Sydney, Australia — Hackers leaking medical records stolen from a major Australian healthcare company said Thursday they are demanding $10 million to make it stop, about a dollar for each of their potential victims.
Medibank earlier this week confirmed the hackers had accessed information belonging to 9.7 million current and former clients, including Prime Minister Anthony Albanese.
A small sample of records posted by the hackers early Wednesday featured a “naughty list” of names that appeared to have undergone treatment for drug addiction, alcohol abuse and HIV.

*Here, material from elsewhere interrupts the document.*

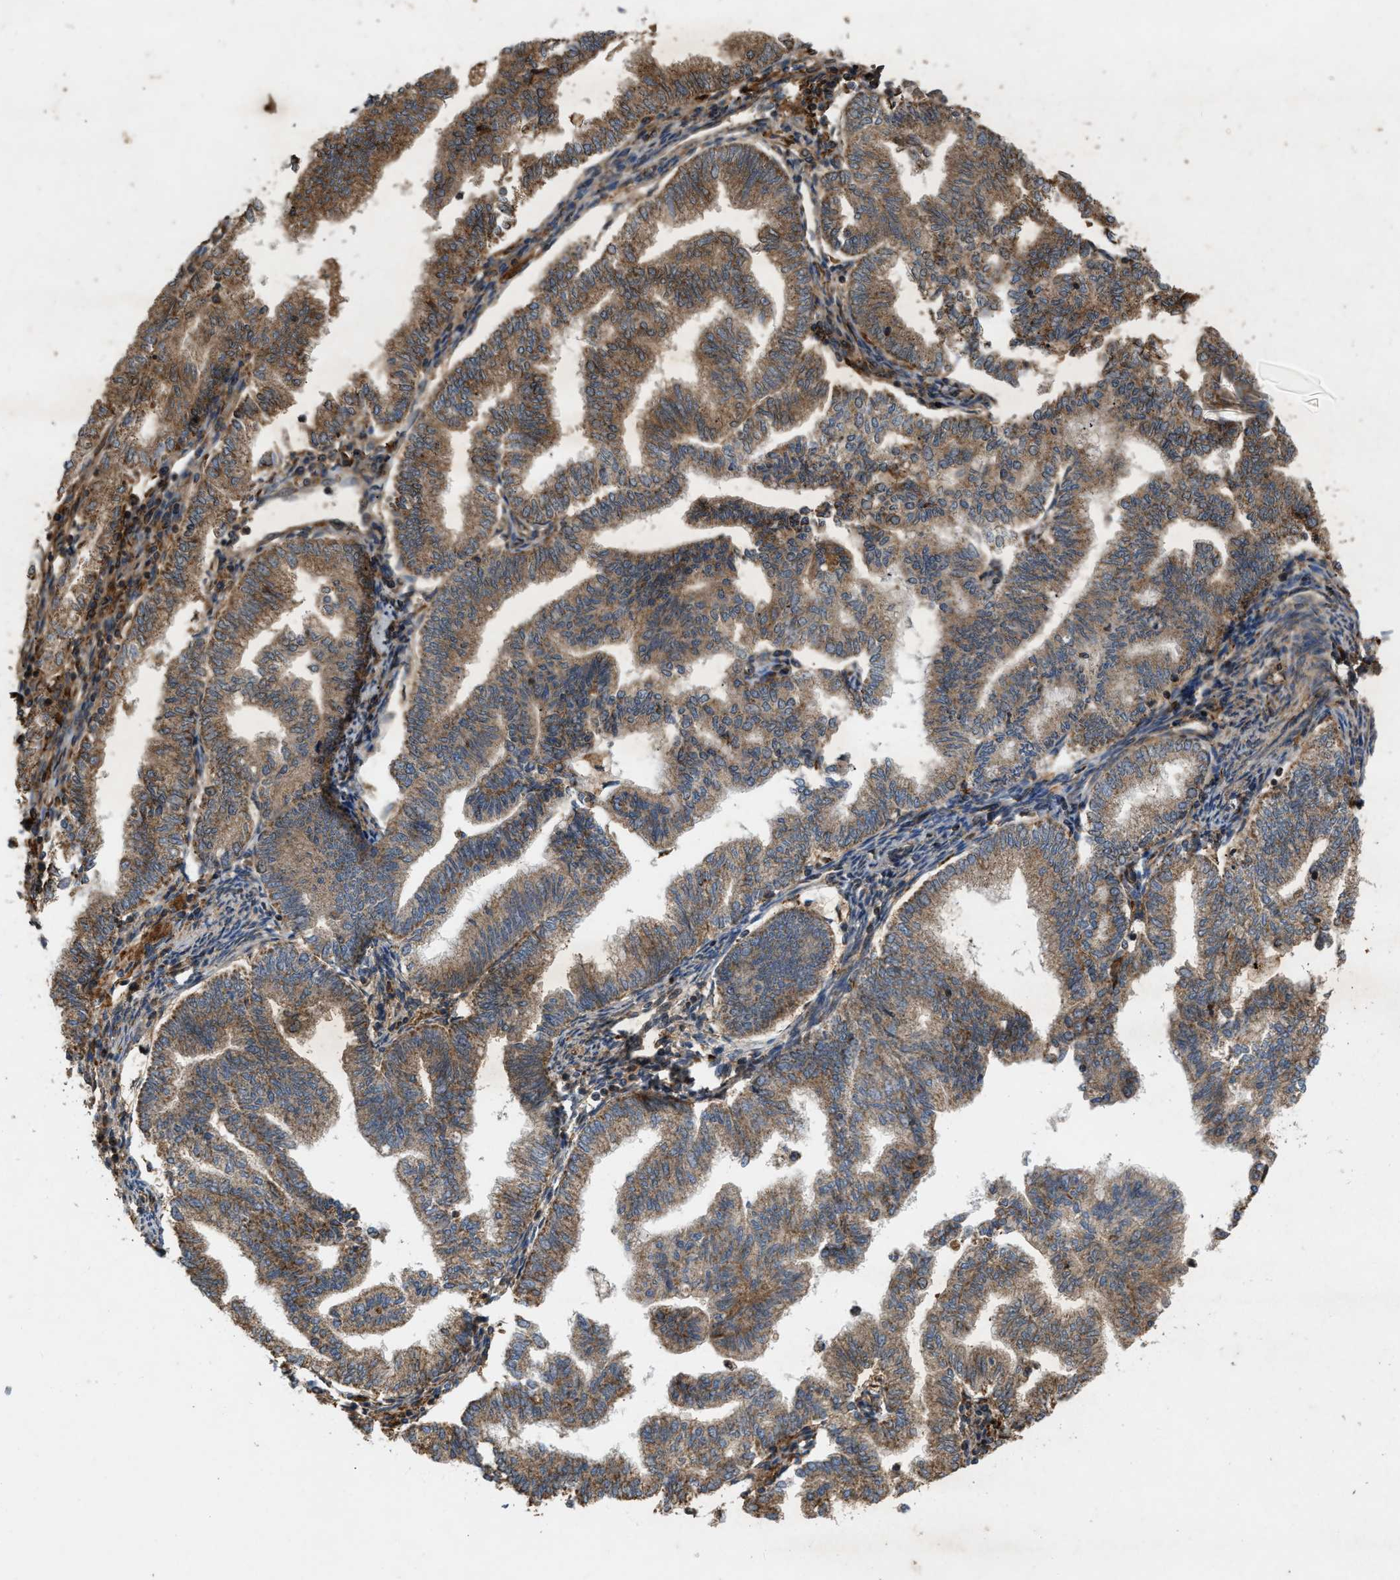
{"staining": {"intensity": "moderate", "quantity": ">75%", "location": "cytoplasmic/membranous"}, "tissue": "endometrial cancer", "cell_type": "Tumor cells", "image_type": "cancer", "snomed": [{"axis": "morphology", "description": "Polyp, NOS"}, {"axis": "morphology", "description": "Adenocarcinoma, NOS"}, {"axis": "morphology", "description": "Adenoma, NOS"}, {"axis": "topography", "description": "Endometrium"}], "caption": "IHC image of human endometrial adenocarcinoma stained for a protein (brown), which reveals medium levels of moderate cytoplasmic/membranous positivity in about >75% of tumor cells.", "gene": "GNB4", "patient": {"sex": "female", "age": 79}}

Medibank on Thursday confirmed an “additional file” believed to contain customer data was uploaded to a “dark web” forum overnight.
The hackers used the same forum to detail their ransom demand.
“Society ask us about ransom, it’s 10 million USD,” the anonymous hackers posted on the forum.
“We can make discount… $1 = 1 customer.”
Medibank has repeatedly refused to pay the hackers.
“The release of this stolen data on the dark web is disgraceful,” chief executive David Koczkar said Thursday.
“The weaponization of people’s private information in an effort to extort payment is malicious and it is an attack on the most vulnerable members of our community”.
Home Affairs minister Clare O’Neil has described the hackers as “scummy criminals”.
“I cannot articulate the disgust I have for the scumbags who are at the heart of this criminal act,” she told parliament on Wednesday.
Medibank is Australia’s largest private health insurer and the hack is likely to include some of the country’s most influential and wealthy individuals.
The hackers had previously threatened to sell the data of 1,000 high-profile Australians if the company did not pay an undisclosed ransom.
The “sample” selection of customer data posted to the dark web on Wednesday included names, birth dates, passport numbers and information on medical claims for hundreds of customers.